When players fear they might be drawing dead, there are only three ways the hand can end: continue to bluff even though you presume you are losing, hoping the opponent will misread your actual position and fold; give up immediately to avoid further losses; or play the hand to its conclusion, risking yet more chips along the way hoping your opponent’s hand turns out to be weaker than you estimated. Tsinis’s analysis explains why Putin might resort to further bluffs; it also suggests why the West should utilize its offensive resources aggressively to signal that it genuinely has a strong hand, knows that Putin’s is weak, and that NATO allies will not succumb to further bluffs.

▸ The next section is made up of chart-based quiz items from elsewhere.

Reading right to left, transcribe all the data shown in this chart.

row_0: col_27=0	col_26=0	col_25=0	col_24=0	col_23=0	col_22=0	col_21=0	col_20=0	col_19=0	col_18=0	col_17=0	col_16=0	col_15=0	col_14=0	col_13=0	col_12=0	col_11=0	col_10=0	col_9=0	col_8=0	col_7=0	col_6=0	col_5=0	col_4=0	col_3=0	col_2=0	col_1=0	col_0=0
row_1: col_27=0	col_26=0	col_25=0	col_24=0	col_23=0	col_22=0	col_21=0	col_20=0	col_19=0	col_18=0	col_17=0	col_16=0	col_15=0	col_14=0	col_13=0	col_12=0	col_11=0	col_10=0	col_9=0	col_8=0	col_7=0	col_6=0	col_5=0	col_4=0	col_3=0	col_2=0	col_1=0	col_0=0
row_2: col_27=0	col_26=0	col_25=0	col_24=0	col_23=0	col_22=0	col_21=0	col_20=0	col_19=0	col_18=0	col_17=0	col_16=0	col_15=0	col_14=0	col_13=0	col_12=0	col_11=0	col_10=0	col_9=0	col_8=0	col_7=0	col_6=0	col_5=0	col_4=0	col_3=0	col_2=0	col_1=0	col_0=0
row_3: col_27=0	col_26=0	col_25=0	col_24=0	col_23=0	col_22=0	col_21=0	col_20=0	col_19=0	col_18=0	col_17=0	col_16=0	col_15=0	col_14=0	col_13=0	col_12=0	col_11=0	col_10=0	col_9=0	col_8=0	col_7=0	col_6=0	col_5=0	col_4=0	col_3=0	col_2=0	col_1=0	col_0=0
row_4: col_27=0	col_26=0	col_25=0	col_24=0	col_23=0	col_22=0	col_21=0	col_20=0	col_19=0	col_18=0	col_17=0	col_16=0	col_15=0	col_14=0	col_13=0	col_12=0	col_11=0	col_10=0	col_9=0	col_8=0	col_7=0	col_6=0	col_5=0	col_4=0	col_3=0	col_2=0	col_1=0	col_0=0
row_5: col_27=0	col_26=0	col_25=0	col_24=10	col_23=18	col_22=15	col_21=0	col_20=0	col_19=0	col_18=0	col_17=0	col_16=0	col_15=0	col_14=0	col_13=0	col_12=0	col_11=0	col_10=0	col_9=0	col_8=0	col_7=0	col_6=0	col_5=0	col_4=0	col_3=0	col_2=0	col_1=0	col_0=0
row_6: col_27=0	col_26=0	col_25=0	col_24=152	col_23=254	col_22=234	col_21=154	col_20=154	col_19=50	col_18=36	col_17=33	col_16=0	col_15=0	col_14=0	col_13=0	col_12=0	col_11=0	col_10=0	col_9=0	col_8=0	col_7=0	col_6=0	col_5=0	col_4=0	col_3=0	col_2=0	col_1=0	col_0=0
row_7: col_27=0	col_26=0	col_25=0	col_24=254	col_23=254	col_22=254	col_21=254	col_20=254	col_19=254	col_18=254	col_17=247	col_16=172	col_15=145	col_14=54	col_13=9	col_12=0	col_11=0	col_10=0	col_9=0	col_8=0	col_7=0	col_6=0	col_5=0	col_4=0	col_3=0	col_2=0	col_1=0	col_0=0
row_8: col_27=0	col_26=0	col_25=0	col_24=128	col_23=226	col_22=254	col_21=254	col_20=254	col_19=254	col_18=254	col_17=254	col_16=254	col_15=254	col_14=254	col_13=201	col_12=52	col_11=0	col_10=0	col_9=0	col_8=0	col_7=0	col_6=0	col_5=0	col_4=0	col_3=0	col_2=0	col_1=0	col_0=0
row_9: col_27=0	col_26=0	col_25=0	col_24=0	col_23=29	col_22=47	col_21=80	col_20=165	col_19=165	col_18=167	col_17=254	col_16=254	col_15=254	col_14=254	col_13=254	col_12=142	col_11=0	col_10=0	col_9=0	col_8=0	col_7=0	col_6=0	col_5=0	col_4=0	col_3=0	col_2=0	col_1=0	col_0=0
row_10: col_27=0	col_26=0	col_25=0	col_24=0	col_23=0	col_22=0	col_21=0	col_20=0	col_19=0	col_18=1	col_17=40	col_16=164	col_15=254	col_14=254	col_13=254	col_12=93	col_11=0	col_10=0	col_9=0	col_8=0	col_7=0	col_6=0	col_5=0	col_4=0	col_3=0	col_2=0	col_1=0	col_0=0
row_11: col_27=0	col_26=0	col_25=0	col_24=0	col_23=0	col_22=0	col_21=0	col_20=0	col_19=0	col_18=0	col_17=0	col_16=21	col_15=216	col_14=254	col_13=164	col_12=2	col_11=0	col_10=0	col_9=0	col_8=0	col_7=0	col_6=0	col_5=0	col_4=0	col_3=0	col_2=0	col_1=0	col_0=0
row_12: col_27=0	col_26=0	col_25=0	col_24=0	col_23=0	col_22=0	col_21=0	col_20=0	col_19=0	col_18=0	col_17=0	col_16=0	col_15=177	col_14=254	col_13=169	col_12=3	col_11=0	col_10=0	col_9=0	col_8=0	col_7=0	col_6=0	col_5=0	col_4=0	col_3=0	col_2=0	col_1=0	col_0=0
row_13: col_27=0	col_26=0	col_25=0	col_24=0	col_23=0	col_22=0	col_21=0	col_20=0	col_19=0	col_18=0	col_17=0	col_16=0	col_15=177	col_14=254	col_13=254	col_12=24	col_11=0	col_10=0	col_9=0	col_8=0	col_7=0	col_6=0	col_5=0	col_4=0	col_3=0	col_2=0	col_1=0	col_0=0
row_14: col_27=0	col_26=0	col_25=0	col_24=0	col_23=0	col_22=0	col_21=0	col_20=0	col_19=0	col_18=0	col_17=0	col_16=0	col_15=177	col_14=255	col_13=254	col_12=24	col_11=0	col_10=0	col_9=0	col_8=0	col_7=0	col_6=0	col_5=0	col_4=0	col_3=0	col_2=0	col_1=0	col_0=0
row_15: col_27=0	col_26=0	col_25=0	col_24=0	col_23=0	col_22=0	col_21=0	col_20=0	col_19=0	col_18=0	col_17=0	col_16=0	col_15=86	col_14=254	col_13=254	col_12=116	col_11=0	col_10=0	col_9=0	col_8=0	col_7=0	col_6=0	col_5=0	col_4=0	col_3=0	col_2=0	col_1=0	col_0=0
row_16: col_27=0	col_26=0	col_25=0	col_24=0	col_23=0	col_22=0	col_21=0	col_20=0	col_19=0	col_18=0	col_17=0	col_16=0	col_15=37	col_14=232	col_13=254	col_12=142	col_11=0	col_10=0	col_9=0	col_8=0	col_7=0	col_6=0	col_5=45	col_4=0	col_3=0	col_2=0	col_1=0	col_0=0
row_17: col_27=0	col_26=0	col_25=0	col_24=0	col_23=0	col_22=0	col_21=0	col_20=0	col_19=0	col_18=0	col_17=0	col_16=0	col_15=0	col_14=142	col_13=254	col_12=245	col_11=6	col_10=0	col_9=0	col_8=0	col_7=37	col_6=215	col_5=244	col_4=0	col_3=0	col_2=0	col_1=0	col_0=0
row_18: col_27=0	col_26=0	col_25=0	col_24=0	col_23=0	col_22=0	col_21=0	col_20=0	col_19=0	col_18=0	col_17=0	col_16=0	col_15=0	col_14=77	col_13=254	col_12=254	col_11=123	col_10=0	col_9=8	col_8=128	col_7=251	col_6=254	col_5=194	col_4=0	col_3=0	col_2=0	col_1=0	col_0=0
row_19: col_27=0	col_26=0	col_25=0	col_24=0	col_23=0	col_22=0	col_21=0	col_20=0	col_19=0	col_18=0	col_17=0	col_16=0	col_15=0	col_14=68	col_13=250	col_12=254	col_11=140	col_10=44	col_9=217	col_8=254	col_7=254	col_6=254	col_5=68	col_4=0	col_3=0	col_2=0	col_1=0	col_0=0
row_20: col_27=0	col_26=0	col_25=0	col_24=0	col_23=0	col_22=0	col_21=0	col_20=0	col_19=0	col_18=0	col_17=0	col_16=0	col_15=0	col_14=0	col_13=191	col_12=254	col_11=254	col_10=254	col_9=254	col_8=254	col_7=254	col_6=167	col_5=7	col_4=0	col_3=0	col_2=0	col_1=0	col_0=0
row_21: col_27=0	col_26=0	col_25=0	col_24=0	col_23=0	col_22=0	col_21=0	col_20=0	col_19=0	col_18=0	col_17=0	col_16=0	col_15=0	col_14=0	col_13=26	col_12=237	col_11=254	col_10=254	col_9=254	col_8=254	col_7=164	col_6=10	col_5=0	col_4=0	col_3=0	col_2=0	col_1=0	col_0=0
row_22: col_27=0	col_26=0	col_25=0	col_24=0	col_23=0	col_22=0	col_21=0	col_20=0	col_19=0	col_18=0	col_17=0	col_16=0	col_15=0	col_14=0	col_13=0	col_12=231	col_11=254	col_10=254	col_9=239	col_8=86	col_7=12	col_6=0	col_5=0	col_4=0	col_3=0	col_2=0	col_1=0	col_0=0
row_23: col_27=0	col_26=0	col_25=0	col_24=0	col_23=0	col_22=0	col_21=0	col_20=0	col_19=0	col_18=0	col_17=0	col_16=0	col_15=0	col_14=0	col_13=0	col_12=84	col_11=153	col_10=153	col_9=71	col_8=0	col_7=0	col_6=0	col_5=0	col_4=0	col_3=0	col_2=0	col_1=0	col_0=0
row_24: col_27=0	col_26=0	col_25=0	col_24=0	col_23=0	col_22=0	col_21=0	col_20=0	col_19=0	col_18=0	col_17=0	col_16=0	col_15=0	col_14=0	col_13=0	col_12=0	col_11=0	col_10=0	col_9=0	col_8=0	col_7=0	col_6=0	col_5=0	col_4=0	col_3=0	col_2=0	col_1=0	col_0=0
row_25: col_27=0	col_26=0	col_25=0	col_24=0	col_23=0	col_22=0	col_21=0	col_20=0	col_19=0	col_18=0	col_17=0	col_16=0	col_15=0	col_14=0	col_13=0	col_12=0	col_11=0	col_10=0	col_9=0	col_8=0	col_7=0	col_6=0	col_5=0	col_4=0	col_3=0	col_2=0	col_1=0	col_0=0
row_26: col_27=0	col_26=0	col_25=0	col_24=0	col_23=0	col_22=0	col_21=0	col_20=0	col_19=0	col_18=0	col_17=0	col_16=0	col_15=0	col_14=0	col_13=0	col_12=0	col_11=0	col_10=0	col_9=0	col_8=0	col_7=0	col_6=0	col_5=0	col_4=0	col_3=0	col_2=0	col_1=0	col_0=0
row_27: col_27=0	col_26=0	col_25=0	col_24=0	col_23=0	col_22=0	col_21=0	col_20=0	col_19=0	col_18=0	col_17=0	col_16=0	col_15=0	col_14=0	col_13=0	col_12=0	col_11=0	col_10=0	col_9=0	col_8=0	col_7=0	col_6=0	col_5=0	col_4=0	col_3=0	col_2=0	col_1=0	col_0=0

History’s greatest military theorists suggest that aggression, surprise, and audacity are the fundamental characteristics of a winning commander. Former French leader Napoleon Bonaparte and former U.S. Army Gen. George Patton famously quoted Prussian King Frederick the Great’s aphorism, “de l’audace, encore de l’audace, et toujours de l’audace” (or “audacity, more audacity, and ever more audacity”), while the West’s greatest military theorist, Prussian Gen. Carl von Clausewitz, wrote, “There are cases in which the greatest daring is the greatest wisdom.”
A centrist and aging U.S. president who has repeatedly committed the poker player’s gravest sin of saying what military tools the United States will not employ, may seem an unlikely man to act daringly. Yet U.S. President Joe Biden has recently shown that he may be gradually morphing into the man of the hour.
Initially, Biden shocked the world by sharing covert intelligence. Then, he said out loud what everyone else thought in private: that Putin must leave power. He recently brought out the rhetorical big guns with inspirational quotes from both Pope John Paul II and philosopher Soren Kierkegaard in a speech in Warsaw, Poland. Now might be the time to bring out the cyber big guns and lay down a bold ultimatum or two.
Tsinis’s suggestion of inserting massive sophisticated weapons on the Ukrainian side or Zelensky’s suggestion of a NATO no-fly zone present major escalatory risks, and their optics could make Putin more popular inside Russia, where he could then claim to be fighting the entire Western world—whereas cyberattacks won’t have this effect. However, I agree with Tsinis and Zelensky that even a no-fly zone shouldn’t be taken off the table. Neither should introducing sophisticated U.S. tanks and planes. In poker, it is never advisable to tell one’s opponents during the middle of a hand, “Given the risks, I won’t ever go all-in.”
Western leaders should keep their genuine fears to themselves and issue coherent ultimatums concerning future escalations. They should also probe Russia’s weaknesses, trying to catch Putin unaware—possibly employing major offensive cyber operations or massive asset seizures from heretofore unsanctioned Russian entities. It would seem foolish to keep such measures in reserve while innocent Ukrainians are killed every day.
The sad truth is that a couple of months ago, audacious deterrence, stealthy Western cyber aggressions, and craftily worded ultimatums could have saved countless Ukrainian lives and trillions of dollars of damage to the global economy.
Today, calculated aggression may still avert a future catastrophic miscalculation by showcasing that the West—which is erroneously perceived by Putin, Chinese President Xi Jinping, and other adversaries as weak and beleaguered—can still act with calculated aggression. Or in the words of a Ukrainian poker champion: “The West has to call Putin’s bluff and save innocent lives by providing daring military or cyber help immediately, despite Ukraine not being a NATO member. If we play our cards right, Putin is simply drawing dead.”